Guys, we need more ideas about a new slogan. Just put whatever you think it's best for Utah Jazz. Later i'll make a poll so you can vote on two that we like the most. The one that wins will be our new slogan.  

(be creative)


----------



## Scinos (Jun 10, 2003)

> Originally posted by <b>utahjazz85</b>!
> Newtah Jazz?


LOL, that is pretty funny


----------



## dmilesai (Jul 19, 2002)

"Out with the old, in with the new."

"Stockton and Malone....Gone."


----------



## RoddneyThaRippa (Jun 28, 2003)

"Mormons have been in Salt Lake for centuries and haven't left. Our guys were here for nearly two decades and just did. Come live the dichotomy with us, one step at a time."


----------



## RoddneyThaRippa (Jun 28, 2003)

"Think Utah is peaceful? We roll with Mags, AKs, and a guy named Matt. Guard 'jo grill."


----------



## pavlo11 (Jul 8, 2003)

Stockton to Malone to the HOF to the Lottery


----------



## open mike (Jan 3, 2003)

> Originally posted by <b>carayip</b>!
> "We still have Sloan!!!"



lol i like this one


----------



## DaUnbreakableKinG (Jun 28, 2003)

*Vote for the New Utah Jazz Slogan*

vote for the one you like the best


----------



## utahjazz85 (May 2, 2003)

Dammit my Newtah Jazz is losing.


----------



## Arclite (Nov 2, 2002)

Newtah Jazz is clever and pretty expressive of what this year is going to be.. I'd go with that one.


----------



## utahjazz85 (May 2, 2003)

Well did you vote for it? It still has 3 votes.


----------



## Arclite (Nov 2, 2002)

I voted for it abt 2 weeks ago :grinning:


----------



## SKLB54 (Oct 13, 2002)

To go along with denver's "hello Melo"

I think the Jazz should have:

"Hello Dwight Howard"


----------



## utahjazz85 (May 2, 2003)

haha, Newtah Jazz is now on top! SO change it on the main page.


----------



## Pistolballer (May 9, 2003)

> Originally posted by <b>utahjazz85</b>!
> haha, Newtah Jazz is now on top! SO change it on the main page.
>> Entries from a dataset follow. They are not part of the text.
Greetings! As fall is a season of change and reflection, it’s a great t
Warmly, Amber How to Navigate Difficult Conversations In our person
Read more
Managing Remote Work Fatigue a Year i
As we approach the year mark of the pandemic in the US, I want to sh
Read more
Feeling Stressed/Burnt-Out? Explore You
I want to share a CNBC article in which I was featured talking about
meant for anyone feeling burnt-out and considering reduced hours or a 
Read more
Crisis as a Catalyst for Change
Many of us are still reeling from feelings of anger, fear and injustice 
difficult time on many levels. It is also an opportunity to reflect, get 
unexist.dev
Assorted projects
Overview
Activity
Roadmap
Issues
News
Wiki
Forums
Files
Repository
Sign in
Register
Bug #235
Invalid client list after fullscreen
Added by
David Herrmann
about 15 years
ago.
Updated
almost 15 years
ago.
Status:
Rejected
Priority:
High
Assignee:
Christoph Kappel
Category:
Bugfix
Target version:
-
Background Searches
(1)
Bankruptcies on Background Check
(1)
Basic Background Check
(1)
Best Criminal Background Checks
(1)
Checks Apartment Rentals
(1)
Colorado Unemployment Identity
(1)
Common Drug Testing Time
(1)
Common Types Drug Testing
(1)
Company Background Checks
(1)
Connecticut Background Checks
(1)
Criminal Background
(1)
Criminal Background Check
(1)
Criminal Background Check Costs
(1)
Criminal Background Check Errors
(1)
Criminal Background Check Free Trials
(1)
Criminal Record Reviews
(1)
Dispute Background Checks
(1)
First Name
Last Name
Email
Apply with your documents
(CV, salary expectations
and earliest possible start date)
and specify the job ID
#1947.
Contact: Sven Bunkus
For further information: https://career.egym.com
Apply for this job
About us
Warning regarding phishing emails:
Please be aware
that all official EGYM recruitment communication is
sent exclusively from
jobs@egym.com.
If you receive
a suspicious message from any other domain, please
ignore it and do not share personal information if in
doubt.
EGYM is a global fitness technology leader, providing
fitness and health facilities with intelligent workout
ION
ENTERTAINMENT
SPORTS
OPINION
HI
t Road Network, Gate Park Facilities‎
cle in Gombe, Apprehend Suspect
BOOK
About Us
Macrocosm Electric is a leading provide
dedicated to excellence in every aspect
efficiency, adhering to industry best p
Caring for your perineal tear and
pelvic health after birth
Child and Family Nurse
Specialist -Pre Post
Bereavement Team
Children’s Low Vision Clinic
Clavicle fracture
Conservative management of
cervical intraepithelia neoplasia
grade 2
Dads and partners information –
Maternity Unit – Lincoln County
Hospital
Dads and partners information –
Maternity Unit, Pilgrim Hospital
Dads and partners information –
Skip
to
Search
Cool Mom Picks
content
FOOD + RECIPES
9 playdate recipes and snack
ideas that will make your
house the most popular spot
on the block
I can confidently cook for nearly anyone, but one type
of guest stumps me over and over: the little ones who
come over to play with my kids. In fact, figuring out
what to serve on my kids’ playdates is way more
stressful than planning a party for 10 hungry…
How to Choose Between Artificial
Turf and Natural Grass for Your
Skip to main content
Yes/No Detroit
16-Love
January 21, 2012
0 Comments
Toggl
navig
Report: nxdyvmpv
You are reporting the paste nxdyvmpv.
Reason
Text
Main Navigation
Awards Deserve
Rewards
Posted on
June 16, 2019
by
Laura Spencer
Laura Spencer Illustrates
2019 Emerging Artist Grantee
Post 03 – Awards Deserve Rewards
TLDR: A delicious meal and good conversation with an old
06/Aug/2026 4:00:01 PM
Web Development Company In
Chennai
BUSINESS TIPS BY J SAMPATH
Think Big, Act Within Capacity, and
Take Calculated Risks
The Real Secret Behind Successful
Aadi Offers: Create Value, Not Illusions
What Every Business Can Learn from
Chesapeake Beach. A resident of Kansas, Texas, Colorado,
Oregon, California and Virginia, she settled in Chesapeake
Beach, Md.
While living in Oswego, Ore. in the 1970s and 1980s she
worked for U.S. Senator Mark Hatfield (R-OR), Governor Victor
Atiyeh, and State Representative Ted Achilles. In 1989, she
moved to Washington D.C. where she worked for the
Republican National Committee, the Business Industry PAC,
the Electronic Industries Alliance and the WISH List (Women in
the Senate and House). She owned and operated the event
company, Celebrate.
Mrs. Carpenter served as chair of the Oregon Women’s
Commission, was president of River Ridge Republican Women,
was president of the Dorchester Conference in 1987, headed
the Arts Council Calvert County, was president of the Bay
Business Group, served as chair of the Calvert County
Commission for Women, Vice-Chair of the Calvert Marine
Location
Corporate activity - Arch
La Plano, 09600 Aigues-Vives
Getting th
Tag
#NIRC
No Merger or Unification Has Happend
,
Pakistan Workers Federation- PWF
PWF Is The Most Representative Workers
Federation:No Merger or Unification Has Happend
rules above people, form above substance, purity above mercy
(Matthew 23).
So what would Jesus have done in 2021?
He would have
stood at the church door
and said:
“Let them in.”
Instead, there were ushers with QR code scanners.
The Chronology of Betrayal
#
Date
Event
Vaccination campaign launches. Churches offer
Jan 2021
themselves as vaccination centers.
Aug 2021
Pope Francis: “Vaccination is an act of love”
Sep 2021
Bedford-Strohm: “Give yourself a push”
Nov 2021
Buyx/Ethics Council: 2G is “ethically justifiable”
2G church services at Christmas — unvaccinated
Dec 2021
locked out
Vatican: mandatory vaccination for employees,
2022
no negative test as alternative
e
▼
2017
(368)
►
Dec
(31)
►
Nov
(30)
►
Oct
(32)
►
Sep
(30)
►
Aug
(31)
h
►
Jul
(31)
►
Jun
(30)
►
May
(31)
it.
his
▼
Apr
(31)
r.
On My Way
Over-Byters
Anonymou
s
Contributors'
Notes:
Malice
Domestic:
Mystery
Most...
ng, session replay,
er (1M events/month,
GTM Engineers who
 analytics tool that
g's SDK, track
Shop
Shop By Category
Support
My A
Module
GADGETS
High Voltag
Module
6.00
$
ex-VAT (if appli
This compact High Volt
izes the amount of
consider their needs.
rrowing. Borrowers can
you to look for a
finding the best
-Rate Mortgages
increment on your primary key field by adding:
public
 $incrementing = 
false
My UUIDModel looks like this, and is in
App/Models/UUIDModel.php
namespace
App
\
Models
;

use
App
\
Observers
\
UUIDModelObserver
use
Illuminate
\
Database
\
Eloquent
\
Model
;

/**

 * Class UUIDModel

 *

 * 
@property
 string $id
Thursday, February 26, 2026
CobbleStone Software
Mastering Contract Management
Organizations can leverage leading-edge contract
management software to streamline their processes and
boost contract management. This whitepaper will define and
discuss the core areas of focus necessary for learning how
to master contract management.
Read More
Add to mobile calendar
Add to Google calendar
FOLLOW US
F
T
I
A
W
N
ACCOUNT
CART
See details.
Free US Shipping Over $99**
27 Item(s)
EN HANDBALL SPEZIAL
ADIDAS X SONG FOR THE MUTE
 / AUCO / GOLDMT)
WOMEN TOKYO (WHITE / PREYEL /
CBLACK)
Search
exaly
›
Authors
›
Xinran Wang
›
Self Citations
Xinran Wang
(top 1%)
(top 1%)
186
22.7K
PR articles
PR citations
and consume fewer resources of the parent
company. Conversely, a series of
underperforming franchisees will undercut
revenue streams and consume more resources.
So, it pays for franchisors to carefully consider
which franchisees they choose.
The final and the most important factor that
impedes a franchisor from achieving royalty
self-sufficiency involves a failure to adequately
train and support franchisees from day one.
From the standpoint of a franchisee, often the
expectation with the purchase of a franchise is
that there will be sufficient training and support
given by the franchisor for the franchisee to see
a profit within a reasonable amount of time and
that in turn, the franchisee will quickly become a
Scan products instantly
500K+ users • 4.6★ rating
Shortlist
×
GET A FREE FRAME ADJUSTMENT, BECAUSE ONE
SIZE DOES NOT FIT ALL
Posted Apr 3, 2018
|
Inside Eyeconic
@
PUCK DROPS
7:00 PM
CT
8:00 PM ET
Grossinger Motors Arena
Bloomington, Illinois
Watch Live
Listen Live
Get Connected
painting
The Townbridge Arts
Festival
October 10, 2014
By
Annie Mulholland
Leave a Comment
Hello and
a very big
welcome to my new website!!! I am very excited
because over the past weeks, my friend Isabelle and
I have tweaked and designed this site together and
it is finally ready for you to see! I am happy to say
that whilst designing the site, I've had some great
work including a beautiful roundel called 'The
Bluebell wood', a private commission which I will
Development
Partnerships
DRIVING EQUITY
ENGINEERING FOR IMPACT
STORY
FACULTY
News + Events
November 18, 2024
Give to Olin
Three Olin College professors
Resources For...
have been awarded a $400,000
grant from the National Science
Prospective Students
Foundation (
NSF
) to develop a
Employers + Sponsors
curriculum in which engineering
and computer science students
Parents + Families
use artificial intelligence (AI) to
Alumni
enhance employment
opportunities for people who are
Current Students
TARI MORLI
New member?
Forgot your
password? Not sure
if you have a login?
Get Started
i voted for the whole out with the old thing
so now its a tie!


----------



## Damian Necronamous (Jun 10, 2002)

Definitely the last choice.:yes: :yes: :yes:


----------



## Pistolballer (May 9, 2003)

> Originally posted by <b>Damian Necronamous</b>!
> Definitely the last choice.:yes: :yes: :yes:


and now its a three-way tie


----------



## NeoSamurai (Jan 16, 2003)

I liked "We still have Sloan"....

You could also call the team Sloan's Soldiers which embodies their hard-working style of play....


----------



## #1BucksFan (Apr 14, 2003)

"Yes, even you can be a NBA point guard"


----------



## KG4MVP2 (Jul 28, 2003)

how bout this one:
AK47 ready for takeoff


----------